That got me started, and I was off and running through the use of another of Anne's techniques. Shitty first drafts. But that's another topic.

Drink from the Creative Well in Moderation

While replenishing the creative well is important, I've learned the activity is best done in moderation. Now, back to my deadline…

When The Muse Is Gone
By
Betty Hanawa

What do you do when the muse is gone? When everything you write is drivel? When you'd rather clean the cat box than write? How do you cope when the voices in your head go mute?

Read

Telling a writer to read seems ridiculous, but we all tend to ignore reading when we're writing. Don't, absolutely don't, read to analyze a book to its bones of what works and what doesn't. Read for joy. Reading gets you back into the reason why you wanted to be a writer. Read outside of the genre you write in. Discover mysteries, browse science fiction, and when was the last time you prowled through philosophy or poetry or religion?

****

→ **What you are asked to do**:
Extend the piece on coping when the muse is gone, picking up right after its last sentence about prowling through philosophy, poetry or religion.

****

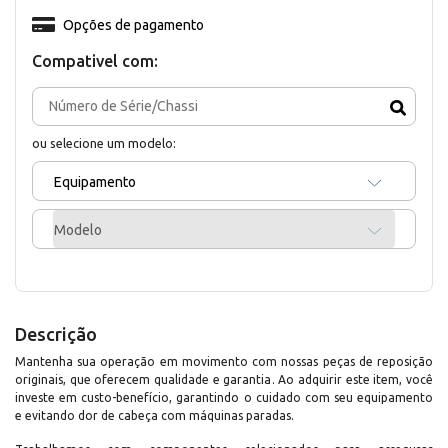
Opções de pagamento
Compativel com:
ou selecione um modelo:
Equipamento
Modelo
Descrição
Mantenha sua operação em movimento com nossas peças de reposição
originais, que oferecem qualidade e garantia. Ao adquirir este item, você
investe em custo-benefício, garantindo o cuidado com seu equipamento
e evitando dor de cabeça com máquinas paradas.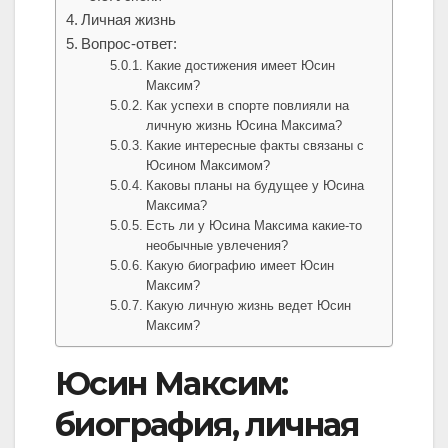
Личная жизнь
Вопрос-ответ:
Какие достижения имеет Юсин
Максим?
Как успехи в спорте повлияли на
личную жизнь Юсина Максима?
Какие интересные факты связаны с
Юсином Максимом?
Каковы планы на будущее у Юсина
Максима?
Есть ли у Юсина Максима какие-то
необычные увлечения?
Какую биографию имеет Юсин
Максим?
Какую личную жизнь ведет Юсин
Максим?
Юсин Максим:
биография, личная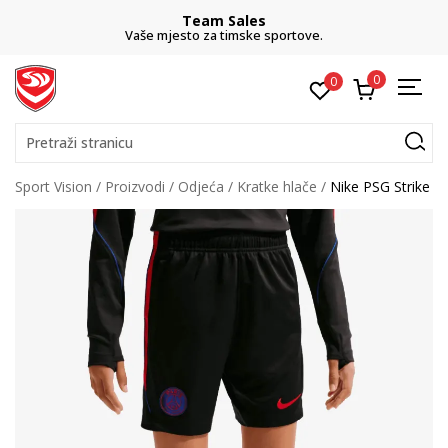
Team Sales
Vaše mjesto za timske sportove.
0
0
Pretraži stranicu
Sport Vision
Proizvodi
Odjeća
Kratke hlače
Nike PSG Strike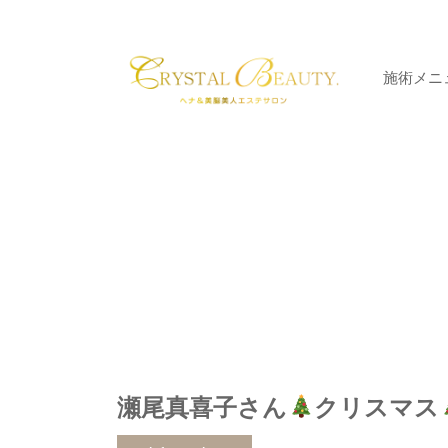
施術メニ
瀬尾真喜子さん
クリスマス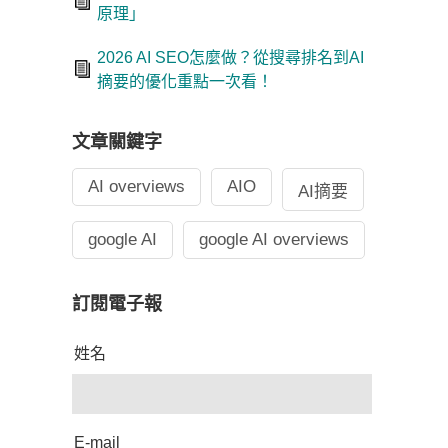
原理」
2026 AI SEO怎麼做？從搜尋排名到AI
摘要的優化重點一次看！
文章關鍵字
AI overviews
AIO
AI摘要
google AI
google AI overviews
訂閱電子報
姓名
E-mail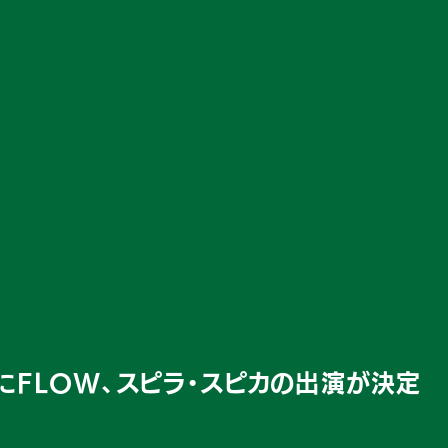
2にFLOW、スピラ・スピカの出演が決定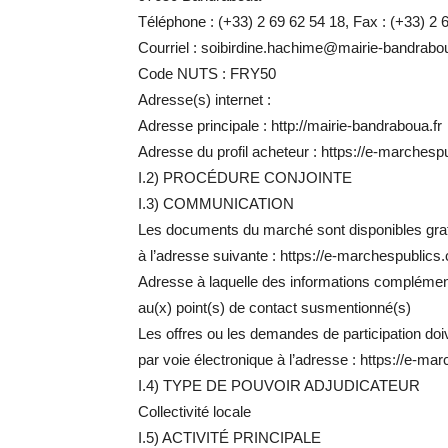
Téléphone : (+33) 2 69 62 54 18, Fax : (+33) 2 
Courriel : soibirdine.hachime@mairie-bandrabou
Code NUTS : FRY50
Adresse(s) internet :
Adresse principale : http://mairie-bandraboua.fr
Adresse du profil acheteur : https://e-marches
I.2) PROCÉDURE CONJOINTE
I.3) COMMUNICATION
Les documents du marché sont disponibles gratu
à l’adresse suivante : https://e-marchespublics
Adresse à laquelle des informations complémen
au(x) point(s) de contact susmentionné(s)
Les offres ou les demandes de participation doi
par voie électronique à l’adresse : https://e-m
I.4) TYPE DE POUVOIR ADJUDICATEUR
Collectivité locale
I.5) ACTIVITÉ PRINCIPALE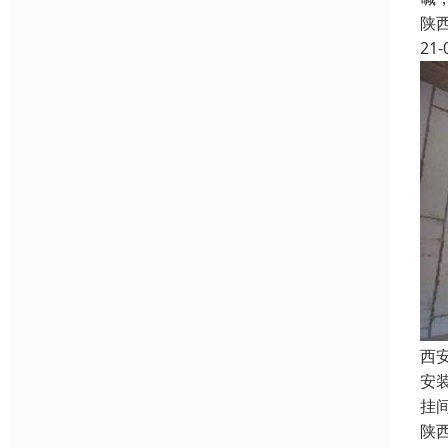
陕
21-
西
安
挂
陕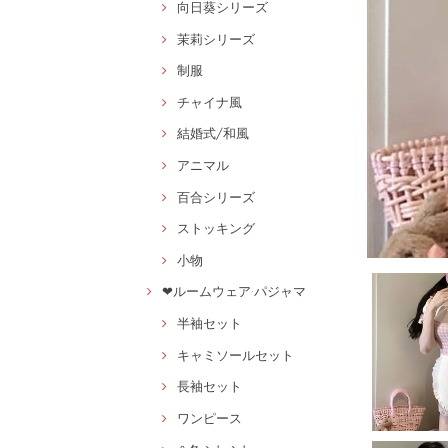
向日葵シリーズ
茉莉シリーズ
制服
チャイナ風
結婚式/和風
アニマル
百合シリーズ
ストッキング
小物
❤ルームウェア·パジャマ
半袖セット
キャミソールセット
長袖セット
ワンピース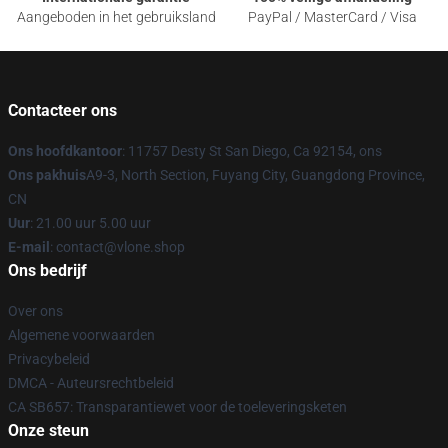
Aangeboden in het gebruiksland
PayPal / MasterCard / Visa
Contacteer ons
Ons hoofdkantoor
: 11757 Desty St San Diego, Ca 92154, ons
Ons pakhuis
A9-3, North Section, Fuyang City, Guangdong Province,
CN
Uur
: 21.00 uur 5.00 uur
E-mail
: contact@vlone.shop
Ons bedrijf
Over ons
Algemene voorwaarden
Privacybeleid
DMCA - Auteursrechtbeleid
CA SB657: Transparantiewet voor de toeleveringsketen
Onze steun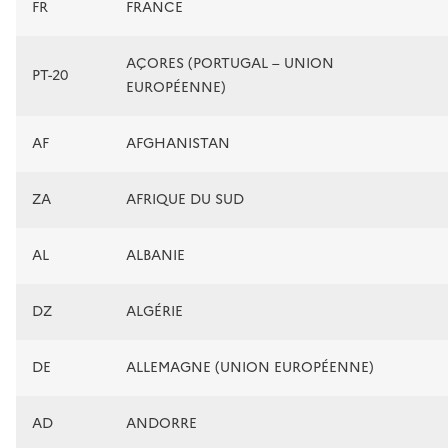
FR
FRANCE
AÇORES (PORTUGAL – UNION
PT-20
EUROPÉENNE)
AF
AFGHANISTAN
ZA
AFRIQUE DU SUD
AL
ALBANIE
DZ
ALGÉRIE
DE
ALLEMAGNE (UNION EUROPÉENNE)
AD
ANDORRE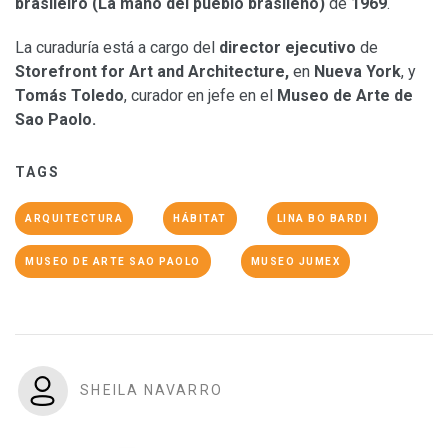
brasileiro (La mano del pueblo brasileño)
de
1969
.
La curaduría está a cargo del
director ejecutivo
de
Storefront for Art and Architecture,
en
Nueva York
, y
Tomás Toledo
, curador en jefe en el
Museo de Arte de
Sao Paolo.
TAGS
ARQUITECTURA
HÁBITAT
LINA BO BARDI
MUSEO DE ARTE SAO PAOLO
MUSEO JUMEX
SHEILA NAVARRO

****

→ **Response to the task**:
New Hobby

Learn a new hobby. A couple of Debbie Macomber's books featuring a yarn shop and then a chick lit about three friends who met for a weekly knitting circle sparked my interest into learning how to knit. A trip to Wal-Mart provided a "teach yourself" book. Being an expert in crochet, my mind has to think differently to knit. But I've started on a scarf and now have a character who is learning to knit.

Eat Healthy

Eat properly: Contrary to popular belief, the Muse really doesn't live by chocolate alone. Eating healthy food in controlled portions make you feel better physically, which helps emotionally.

Exercise

Add to this: Exercise: a thirty minute walk blows out the cobwebs, gets the lungs breathing deeply, has the heart pumping, and relieves stress. If you can't do thirty minutes, do fifteen in the morning and fifteen in the evening. Do something.

Just Write

Show up to write: But I can't think of anything to write and all I write is drivel anyway. So what? Have someone give you five random words and write something with those words in it. Set a must-not-be-missed deadline and keep it. Set a timer and write for thirty minutes. Tell yourself you have to write one page, that's 250 words, in your story a day. Don't make it the next scene. Give yourself the freedom to write whatever scene you want.

Don't beat yourself up over your writing or lack thereof. Don't let it stress you. Balance the body with good food and exercise. Balance the mind with reading and hobbies. Show up with a minimum daily writing goal.

To quote author Jack London:

"The proper function of man is to live, not to exist. I shall not waste my days in trying to prolong them. I shall use my time."

Jack London also said:

"You can't wait for inspiration. You have to go after it with a club."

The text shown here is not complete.